Know Your Calcium Needs during Pregnancy

Pregnant woman drinking milk

During pregnancy, the foetus gets his required nutrients from the mother. This process continues until birth when the baby is breastfed. Among the important nutrients that the baby needs is calcium which is essential for his optimal skeletal development.

Age Daily Calcium Requirement
Females aged 14-18 years
(includes during pregnancy and lactation)
1300 mg / day
Females aged 19-50 years
(includes during pregnancy and lactation)
1000 mg / day

(Reference: www.iom.edu)

Studies have found that during pregnancy and lactation, the mother’s body adjusts to the calcium requirements of the foetus without the need to increase the mother’s intake. You will have to make sure, however, that you are getting the adequate amount of daily calcium to reduce risks of calcium deficiency.

The data on the daily calcium requirement is based on the recommendation of the US RDA. You may come across higher amounts for required intake (approximately 1,200 to 1,500 mg/day), so make sure to talk to your doctor regarding your specific requirement.

What If I Don’t Get Enough Calcium?

As mentioned, the baby in your womb is getting his nutrients from you. If you do not have enough calcium supply during pregnancy, the calcium needed for his development will be taken from the stored calcium in your bones, which can lead to excessive bone loss if not replaced. Adequate intake will help with the rebuilding of new bones and ensure that your bone density returns to normal levels after breastfeeding.
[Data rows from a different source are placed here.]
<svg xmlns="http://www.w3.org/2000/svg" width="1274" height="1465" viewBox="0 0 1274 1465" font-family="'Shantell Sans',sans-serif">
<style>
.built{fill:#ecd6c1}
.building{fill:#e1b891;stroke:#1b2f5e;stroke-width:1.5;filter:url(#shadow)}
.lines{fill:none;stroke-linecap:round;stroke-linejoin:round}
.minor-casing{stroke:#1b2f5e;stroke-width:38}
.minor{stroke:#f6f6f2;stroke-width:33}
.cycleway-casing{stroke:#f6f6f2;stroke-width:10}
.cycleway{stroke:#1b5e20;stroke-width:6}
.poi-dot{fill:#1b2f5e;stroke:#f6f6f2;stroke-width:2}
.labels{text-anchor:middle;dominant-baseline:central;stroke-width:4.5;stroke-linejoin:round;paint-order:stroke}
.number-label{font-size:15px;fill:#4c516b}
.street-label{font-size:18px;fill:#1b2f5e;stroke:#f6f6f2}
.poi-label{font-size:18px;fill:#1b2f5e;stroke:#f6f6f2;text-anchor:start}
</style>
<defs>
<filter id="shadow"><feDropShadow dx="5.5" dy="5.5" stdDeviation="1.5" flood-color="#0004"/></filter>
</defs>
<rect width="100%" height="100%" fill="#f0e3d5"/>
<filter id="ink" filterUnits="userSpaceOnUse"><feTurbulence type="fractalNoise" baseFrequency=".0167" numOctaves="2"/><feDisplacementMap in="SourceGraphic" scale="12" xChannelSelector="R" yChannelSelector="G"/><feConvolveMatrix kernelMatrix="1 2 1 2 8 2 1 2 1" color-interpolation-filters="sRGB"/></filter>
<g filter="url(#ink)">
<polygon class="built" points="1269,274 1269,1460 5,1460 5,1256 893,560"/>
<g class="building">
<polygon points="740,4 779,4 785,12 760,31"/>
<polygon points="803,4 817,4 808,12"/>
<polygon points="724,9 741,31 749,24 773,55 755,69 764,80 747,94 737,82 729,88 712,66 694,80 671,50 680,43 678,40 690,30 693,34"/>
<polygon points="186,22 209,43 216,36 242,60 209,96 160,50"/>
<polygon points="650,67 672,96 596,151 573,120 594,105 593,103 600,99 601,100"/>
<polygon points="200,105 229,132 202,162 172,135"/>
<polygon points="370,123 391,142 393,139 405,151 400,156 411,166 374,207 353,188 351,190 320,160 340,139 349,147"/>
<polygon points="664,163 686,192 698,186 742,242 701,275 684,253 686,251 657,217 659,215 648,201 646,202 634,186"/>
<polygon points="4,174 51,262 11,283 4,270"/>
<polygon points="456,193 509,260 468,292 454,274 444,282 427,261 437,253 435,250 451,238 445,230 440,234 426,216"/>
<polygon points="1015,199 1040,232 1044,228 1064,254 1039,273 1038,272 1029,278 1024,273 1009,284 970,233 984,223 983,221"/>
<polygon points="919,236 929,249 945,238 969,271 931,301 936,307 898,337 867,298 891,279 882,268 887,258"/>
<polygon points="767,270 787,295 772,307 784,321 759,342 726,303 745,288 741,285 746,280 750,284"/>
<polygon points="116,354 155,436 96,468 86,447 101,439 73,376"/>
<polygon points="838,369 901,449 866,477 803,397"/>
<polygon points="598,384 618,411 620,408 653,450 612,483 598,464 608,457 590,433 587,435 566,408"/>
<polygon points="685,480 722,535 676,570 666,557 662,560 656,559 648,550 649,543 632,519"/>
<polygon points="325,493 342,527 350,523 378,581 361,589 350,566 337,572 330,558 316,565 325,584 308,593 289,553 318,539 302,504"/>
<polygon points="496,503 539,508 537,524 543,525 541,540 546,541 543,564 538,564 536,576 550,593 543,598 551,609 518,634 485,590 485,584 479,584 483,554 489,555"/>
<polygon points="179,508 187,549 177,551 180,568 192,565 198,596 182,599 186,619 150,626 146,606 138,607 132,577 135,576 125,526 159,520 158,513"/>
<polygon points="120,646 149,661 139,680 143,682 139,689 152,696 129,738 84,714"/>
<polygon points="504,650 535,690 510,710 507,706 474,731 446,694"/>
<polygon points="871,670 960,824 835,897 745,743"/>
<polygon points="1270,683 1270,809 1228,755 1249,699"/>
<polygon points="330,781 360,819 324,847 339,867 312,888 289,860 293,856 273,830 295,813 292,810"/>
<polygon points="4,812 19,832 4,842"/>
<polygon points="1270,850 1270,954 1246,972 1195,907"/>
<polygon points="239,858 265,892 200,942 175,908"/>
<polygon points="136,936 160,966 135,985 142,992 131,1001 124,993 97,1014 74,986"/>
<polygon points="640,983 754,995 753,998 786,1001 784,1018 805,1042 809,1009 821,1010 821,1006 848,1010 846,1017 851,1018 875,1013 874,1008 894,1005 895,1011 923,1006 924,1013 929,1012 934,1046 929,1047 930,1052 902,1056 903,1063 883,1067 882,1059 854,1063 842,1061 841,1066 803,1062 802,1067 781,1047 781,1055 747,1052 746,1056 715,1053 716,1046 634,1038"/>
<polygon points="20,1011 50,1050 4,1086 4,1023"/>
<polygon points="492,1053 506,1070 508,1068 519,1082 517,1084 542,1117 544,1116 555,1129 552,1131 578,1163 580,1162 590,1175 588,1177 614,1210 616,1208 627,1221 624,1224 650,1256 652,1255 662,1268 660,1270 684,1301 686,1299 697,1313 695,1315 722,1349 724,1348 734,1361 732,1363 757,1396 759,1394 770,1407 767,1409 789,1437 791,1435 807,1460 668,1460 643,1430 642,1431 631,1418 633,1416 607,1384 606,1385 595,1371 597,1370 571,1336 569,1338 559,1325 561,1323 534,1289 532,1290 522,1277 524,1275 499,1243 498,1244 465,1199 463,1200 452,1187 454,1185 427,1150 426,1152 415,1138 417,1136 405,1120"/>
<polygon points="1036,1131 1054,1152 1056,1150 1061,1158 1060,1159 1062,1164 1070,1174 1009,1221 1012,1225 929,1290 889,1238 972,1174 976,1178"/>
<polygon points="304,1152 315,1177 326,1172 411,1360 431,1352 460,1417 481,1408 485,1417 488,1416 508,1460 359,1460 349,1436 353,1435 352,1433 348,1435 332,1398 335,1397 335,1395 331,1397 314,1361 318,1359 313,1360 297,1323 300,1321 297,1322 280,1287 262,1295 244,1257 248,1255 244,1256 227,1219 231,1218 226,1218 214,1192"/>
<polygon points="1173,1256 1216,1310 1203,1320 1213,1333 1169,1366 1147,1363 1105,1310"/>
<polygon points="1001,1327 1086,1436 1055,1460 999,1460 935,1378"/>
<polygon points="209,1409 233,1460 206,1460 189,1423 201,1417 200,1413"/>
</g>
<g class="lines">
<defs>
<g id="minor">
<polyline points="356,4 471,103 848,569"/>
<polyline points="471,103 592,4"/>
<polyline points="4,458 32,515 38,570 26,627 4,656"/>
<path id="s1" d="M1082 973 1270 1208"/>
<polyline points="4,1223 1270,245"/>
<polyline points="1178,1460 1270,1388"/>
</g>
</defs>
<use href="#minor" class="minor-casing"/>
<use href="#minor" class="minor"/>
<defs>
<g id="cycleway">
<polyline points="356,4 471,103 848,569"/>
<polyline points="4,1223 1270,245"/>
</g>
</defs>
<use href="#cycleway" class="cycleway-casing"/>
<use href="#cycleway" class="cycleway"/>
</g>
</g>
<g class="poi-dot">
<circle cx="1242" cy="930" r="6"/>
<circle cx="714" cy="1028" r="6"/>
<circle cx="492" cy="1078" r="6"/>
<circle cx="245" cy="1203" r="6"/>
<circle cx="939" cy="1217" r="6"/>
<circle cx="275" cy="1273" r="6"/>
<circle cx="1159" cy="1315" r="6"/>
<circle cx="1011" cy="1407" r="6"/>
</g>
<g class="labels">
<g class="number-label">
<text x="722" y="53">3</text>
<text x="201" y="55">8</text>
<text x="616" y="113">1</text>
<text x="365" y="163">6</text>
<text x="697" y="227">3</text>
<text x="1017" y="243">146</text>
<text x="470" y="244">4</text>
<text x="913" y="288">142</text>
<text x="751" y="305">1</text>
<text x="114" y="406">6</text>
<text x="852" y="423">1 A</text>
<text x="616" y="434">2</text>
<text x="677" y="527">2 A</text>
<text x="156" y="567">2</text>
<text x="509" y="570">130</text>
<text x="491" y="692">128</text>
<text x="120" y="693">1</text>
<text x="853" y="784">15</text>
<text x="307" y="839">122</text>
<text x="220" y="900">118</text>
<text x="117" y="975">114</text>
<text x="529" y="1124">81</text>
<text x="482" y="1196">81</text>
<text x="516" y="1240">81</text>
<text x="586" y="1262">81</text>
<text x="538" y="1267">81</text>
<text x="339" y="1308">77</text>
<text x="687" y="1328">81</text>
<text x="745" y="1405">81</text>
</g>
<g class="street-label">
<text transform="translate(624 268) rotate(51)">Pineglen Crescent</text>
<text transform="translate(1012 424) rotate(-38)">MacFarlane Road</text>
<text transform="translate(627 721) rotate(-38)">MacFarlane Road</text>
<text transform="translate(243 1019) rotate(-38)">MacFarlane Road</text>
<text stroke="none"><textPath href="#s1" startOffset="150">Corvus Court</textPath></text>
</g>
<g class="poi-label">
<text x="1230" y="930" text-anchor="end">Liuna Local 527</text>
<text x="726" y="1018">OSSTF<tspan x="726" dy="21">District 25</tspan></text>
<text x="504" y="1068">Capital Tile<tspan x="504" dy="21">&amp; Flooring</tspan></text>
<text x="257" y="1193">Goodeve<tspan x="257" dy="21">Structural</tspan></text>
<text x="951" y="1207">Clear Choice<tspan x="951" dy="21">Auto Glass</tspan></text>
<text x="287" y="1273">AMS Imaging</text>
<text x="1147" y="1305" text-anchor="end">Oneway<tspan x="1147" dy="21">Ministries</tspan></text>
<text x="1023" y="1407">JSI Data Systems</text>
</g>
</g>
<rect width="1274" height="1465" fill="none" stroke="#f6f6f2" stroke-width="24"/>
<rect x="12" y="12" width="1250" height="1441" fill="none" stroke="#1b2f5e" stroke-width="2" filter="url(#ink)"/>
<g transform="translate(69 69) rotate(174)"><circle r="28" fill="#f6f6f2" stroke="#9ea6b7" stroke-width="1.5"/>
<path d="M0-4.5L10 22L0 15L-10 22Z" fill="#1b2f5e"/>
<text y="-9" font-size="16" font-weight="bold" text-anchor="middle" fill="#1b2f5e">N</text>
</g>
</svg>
Should I Consider Taking Supplements?

As there is no crucial need to increase your calcium intake during pregnancy, maintaining a healthy diet can already help ensure that you are getting the right nutrients. From breakfast to dinner, you can get calcium from various food sources:

Food Source / Serving Size Calcium Content
Whole milk, skim milk, soy milk – 240 ml 300 mg
Cheese – 28 grams 195 mg (higher content for harder cheeses)
Ice cream or frozen yoghurt – 113 grams 100 mg
Beans – ½ cup cooked 60 to 80 mg
Dark, leafy green vegetables – ½ cup cooked 50 to 135 mg

(Source: www.uptodate.com)

calcium source

There are also calcium-fortified products available in the grocery, but you first need to make sure that these food items are healthy and safe for you and your baby.

In addition to this, you can take supplements to ensure that you are getting enough calcium every day. It is recommended that you first discuss concerns regarding calcium intake with your doctor, and the possible options for meeting those needs.